Text under study ::
Monthly Archives: January 2007

Women of Japan Hurray !

Laurie says:

I finished the final master prints of Women of Japan Saturday night. This means that the project is basically finished. I haven’t had time to to take it in yet, but as it starts to sink in, it feels fabulous. In the last 6 months I’ve been feeling very driven to finish.

Women of Japan started 8 years ago on a speaking trip to Japan. It was going to be a bicultural article with perhaps 8 photographs. It evolved into a 39 photo project with complex bilingual text over about 6 trips to Japan in the intervening years. It led to serious friendships, trips to Okinawa and Hokkaido, and of course lots of time on Honshu. I’ve developed a wonderful web of community relationships with folks I’ve been working with there. There’ve been exhibitions and lots of panels shared with the models, and intense conversations with the audiences. And certainly this intimate involvement with Japan has changed me. I’m not completely sure how, but now that the project is artistically complete I’ll have some time to seriously think about it.

The photo below is of Suzuki Ryoko-san, an artist in Hokkaido who I stayed with on my last trip. Her work is impressive but unfortunately there are no good English language links for it.

Suzuki Ryoko

I spent Xmas in 2004 with her family in Hokkaido. I still have my “silly present” – a yellow rubber duck.

She was extraordinarily helpful. During a hard trip in the mountain area around Asahikawa, I was tramping through the snow, up hill, in the cold, with a huge photography bag on shoulder, on my way to shoot in an traditional Ainu house. She turned to me with a grin and said “Didn’t know you were a documentary photographer, did you?” I will post the portraits I shot there up after the models have seen them.

Problem set ::
**A.** In two sentences, summarize the Women of Japan post.
**B.** In the Women of Japan post, starting with "Women of Japan started" and going on through "think about it.", swap "Okinawa" for "Shikoku" and give that passage again.
**C.** Continue the Women of Japan post from its last sentence.
The items that follow have nothing to do with the Women of Japan post.

Material supplied ::
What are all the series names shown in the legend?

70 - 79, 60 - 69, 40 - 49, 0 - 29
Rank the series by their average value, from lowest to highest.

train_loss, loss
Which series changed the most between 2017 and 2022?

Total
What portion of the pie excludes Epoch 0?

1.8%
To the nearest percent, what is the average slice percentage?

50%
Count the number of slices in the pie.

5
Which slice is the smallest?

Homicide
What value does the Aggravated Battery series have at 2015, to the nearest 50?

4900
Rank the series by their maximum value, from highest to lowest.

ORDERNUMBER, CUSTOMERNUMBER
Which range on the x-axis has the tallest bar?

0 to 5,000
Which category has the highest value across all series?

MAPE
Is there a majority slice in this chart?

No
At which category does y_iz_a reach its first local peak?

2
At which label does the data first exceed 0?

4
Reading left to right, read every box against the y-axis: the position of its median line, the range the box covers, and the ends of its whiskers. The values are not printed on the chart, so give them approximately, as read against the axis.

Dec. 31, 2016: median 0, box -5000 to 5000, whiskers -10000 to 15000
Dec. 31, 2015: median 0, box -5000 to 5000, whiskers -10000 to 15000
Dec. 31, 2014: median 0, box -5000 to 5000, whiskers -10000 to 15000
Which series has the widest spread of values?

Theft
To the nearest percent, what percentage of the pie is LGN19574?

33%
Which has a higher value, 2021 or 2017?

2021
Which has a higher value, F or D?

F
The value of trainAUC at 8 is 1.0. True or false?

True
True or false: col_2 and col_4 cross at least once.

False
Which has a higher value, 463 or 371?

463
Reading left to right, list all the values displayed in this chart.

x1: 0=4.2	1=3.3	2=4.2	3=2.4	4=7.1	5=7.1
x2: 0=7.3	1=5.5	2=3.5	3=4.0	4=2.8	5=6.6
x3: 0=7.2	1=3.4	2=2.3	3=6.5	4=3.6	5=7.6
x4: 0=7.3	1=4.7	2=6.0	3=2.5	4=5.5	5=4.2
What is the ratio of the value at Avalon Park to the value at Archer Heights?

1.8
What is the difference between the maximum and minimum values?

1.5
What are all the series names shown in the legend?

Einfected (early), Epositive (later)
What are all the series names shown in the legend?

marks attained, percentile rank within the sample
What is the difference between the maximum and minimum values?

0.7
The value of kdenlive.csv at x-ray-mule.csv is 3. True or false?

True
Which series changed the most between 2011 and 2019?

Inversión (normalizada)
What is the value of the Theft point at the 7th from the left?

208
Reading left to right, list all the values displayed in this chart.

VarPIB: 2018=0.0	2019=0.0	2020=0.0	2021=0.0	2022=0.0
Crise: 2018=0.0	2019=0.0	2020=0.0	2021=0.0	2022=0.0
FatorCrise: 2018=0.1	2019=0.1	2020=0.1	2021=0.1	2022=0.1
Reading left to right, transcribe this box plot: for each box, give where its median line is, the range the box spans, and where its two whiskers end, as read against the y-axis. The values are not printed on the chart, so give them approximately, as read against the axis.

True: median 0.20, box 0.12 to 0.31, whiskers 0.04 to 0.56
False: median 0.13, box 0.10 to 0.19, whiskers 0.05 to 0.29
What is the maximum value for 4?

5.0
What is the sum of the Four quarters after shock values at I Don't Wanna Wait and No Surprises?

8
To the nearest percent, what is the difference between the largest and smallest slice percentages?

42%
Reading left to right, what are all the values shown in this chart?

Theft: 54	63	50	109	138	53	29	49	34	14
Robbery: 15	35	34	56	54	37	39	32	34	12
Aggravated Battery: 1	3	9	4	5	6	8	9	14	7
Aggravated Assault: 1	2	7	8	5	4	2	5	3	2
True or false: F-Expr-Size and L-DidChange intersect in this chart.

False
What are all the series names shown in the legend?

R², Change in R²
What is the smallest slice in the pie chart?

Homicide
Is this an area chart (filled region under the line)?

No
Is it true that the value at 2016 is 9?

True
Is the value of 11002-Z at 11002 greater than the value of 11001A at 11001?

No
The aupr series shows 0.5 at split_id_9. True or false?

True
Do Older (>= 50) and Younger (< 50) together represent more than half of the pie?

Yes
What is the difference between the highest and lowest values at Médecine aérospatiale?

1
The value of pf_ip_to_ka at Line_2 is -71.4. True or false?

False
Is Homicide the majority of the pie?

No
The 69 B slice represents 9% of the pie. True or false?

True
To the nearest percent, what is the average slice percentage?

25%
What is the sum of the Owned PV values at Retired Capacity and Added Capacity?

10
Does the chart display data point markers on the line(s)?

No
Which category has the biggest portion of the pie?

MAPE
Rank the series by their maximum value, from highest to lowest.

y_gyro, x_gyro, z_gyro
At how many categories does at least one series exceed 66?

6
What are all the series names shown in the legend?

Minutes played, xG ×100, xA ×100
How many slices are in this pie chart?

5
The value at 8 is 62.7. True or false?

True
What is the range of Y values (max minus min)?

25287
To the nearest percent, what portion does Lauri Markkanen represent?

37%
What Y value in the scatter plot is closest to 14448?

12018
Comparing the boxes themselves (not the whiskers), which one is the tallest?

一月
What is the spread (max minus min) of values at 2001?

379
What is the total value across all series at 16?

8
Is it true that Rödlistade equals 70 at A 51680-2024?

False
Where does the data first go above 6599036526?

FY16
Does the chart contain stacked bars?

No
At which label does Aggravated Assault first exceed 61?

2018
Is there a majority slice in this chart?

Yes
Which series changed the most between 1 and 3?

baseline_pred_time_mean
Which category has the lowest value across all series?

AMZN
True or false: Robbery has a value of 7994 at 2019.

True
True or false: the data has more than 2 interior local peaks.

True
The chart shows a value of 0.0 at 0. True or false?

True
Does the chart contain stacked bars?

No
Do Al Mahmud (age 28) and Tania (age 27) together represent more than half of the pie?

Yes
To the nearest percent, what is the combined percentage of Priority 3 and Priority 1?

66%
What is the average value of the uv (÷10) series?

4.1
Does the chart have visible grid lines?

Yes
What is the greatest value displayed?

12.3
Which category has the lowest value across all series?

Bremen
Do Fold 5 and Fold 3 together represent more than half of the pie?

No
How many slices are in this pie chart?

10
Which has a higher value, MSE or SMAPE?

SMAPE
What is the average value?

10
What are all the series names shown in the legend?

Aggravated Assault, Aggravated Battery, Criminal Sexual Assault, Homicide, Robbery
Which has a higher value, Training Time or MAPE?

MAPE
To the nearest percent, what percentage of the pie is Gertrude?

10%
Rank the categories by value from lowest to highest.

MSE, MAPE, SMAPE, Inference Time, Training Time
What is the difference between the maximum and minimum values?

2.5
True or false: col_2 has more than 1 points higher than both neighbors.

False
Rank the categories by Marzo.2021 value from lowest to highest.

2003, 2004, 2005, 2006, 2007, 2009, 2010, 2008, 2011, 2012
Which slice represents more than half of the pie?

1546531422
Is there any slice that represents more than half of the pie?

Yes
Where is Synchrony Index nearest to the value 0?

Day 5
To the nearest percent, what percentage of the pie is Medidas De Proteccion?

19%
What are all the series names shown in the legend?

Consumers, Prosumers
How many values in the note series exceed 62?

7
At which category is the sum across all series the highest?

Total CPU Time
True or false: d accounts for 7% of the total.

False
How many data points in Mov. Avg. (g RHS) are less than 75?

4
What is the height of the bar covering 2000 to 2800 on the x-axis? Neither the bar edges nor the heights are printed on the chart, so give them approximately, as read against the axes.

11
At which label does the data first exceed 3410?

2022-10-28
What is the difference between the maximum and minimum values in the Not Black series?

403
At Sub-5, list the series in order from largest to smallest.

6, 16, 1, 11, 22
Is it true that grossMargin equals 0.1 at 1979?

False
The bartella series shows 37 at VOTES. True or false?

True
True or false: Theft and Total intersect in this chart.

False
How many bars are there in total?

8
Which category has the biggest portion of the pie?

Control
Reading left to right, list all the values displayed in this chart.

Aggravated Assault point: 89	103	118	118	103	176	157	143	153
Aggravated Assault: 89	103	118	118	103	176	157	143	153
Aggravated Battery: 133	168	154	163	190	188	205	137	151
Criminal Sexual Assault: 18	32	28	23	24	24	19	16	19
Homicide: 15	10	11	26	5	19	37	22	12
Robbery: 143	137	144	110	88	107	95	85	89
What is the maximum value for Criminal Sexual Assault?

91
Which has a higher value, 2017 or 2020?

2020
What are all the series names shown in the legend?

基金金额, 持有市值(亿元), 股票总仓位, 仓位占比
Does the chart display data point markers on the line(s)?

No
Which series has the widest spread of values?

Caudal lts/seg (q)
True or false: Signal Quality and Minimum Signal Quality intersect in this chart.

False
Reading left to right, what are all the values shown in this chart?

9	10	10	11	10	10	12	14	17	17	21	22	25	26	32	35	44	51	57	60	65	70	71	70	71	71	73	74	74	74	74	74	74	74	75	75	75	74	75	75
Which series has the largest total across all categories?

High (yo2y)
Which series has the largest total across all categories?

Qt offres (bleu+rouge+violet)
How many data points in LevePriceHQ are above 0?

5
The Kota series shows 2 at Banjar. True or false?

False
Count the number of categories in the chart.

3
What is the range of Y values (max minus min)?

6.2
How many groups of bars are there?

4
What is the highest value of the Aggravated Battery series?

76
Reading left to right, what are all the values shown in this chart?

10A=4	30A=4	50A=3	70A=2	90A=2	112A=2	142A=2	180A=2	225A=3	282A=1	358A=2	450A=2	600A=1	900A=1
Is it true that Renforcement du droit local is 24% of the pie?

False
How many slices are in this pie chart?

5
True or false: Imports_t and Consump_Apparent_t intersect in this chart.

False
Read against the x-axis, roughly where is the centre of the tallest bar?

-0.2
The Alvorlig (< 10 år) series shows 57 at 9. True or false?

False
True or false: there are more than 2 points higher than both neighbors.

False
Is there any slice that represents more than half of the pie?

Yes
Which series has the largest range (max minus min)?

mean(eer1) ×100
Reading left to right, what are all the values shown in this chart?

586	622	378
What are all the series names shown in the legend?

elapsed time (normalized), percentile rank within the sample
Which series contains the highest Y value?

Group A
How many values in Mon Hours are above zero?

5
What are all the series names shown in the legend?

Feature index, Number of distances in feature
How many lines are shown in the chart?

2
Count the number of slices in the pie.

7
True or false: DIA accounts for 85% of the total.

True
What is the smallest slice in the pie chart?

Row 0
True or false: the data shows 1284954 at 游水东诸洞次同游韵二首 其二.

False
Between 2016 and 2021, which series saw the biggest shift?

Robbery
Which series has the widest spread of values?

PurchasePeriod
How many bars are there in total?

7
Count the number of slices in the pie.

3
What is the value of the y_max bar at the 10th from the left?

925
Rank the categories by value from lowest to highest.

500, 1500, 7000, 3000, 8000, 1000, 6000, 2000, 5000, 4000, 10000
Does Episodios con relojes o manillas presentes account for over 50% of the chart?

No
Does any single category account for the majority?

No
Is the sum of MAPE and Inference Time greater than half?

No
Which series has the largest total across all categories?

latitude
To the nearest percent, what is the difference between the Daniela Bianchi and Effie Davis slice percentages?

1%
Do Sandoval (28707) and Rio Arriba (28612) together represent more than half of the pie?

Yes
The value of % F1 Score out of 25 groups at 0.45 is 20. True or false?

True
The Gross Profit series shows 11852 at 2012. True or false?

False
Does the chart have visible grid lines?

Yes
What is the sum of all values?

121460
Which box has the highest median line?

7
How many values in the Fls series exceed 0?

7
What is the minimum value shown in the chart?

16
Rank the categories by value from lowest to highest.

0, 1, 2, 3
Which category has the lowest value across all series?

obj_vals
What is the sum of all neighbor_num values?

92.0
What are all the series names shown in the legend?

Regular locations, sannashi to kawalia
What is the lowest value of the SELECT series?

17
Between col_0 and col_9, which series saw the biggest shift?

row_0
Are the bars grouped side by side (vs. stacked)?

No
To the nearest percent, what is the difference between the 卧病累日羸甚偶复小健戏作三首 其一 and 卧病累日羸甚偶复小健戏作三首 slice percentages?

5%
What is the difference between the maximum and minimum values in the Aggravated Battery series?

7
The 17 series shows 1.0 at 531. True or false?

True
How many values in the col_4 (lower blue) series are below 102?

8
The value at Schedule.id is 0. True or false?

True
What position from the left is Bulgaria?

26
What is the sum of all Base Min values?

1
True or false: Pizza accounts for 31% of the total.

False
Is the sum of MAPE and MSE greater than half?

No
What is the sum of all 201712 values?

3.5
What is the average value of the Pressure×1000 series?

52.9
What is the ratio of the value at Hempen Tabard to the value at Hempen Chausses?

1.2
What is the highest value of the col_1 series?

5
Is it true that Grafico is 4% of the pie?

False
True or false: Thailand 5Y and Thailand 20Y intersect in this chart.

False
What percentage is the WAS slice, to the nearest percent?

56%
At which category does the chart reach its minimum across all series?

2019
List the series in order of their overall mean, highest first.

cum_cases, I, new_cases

Answers for the exercise ::
**A.** Laurie finished the final master prints of Women of Japan on Saturday night, which means the project is basically finished. It began 8 years ago on a speaking trip to Japan as a planned bicultural article with perhaps 8 photographs and grew, over about 6 trips, into a 39-photo project with complex bilingual text.

**B.**
Women of Japan started 8 years ago on a speaking trip to Japan. It was going to be a bicultural article with perhaps 8 photographs. It evolved into a 39 photo project with complex bilingual text over about 6 trips to Japan in the intervening years. It led to serious friendships, trips to Shikoku and Hokkaido, and of course lots of time on Honshu. I’ve developed a wonderful web of community relationships with folks I’ve been working with there. There’ve been exhibitions and lots of panels shared with the models, and intense conversations with the audiences. And certainly this intimate involvement with Japan has changed me. I’m not completely sure how, but now that the project is artistically complete I’ll have some time to seriously think about it.

**C.**
Her Women of Japan text says:

I heard that it is a very ‘violent’ thing to have one’s photograph taken. When I myself am working as an artist, I can pay too much attention to the figure of the object that I am copying.

Sure enough, I was “robbed of all I have” and was “placed as an object.”

What did I feel? I would like you to read it from my expression.

If you feel something beyond the gaze, you might have already been caught by Laurie’s charming scheme.

Laurie and I, as accomplices, have succeeded in discovering “a violence that has been completed together.”

(This was the hardest text to translate into English because of its complexity.)

I was really happy when she said that she thought the photograph had indeed portrayed her “real” self.

As soon as more women in Japan see the copies of their photos, I’ll be putting them up on the blog. (As you know I never put up photos until the people in the pictures have seen them.)

Just writing this has made the sense of finishing more real. I feel very good tonight.

women, Japan, Women of Japan, photography, feminism, art, Body Impolitic

Trips and Links

Laurie Says:

Deb is on an electronic free vacation in the Florida Keys having a wonderful time.

I’m frantically getting ready for my Seattle, New York City and Boston trips in February, so life is pretty dense. That’s why it’s been a little quiet here.

I’ll be blogging by myself this week till Deb gets back this weekend. Then we’ll trade places as solo bloggers while I travel.

The Feminist Carnival is out at girlistic.com. Honestly I haven’t had a chance to do more then glance at it yet – check it out.

I did read It is time for a feminism of the monstrous by little light at taking steps.com and it really knocked me out – read the whole blog.

“What I say may be in a language incomprehensible, but there is a time for that, and it is right now, because this is a monster’s creed. It is for the cobbled-together, the sewn-up, the grafted-on. It is for the golden, the under-the-earth, the foreign, the travels-by-night; the filthy ship-sinking cave-dwelling bone-cracking gorgeousness that says hell no, I am not tidy. I am not easy. I am not what you suppose me to be and until you listen to my voice and look me in my eyes, I will cling fast to this life no matter how far you drive me, how deep, with how many torches and pitchforks, biting back the whole way down. I will not give you my suicide. I will not give you my surrender.”

I’ve been doing a lot of printing and if I can figure out how to post them on the blog (usually Deb’s job) I’ll have some new photos up in this week.

Lynne Murray sent me these links and commments about some blogs she really liked on Fat Chicks Rule. Lynne says “No!” to name calling–“Yes! to full information.”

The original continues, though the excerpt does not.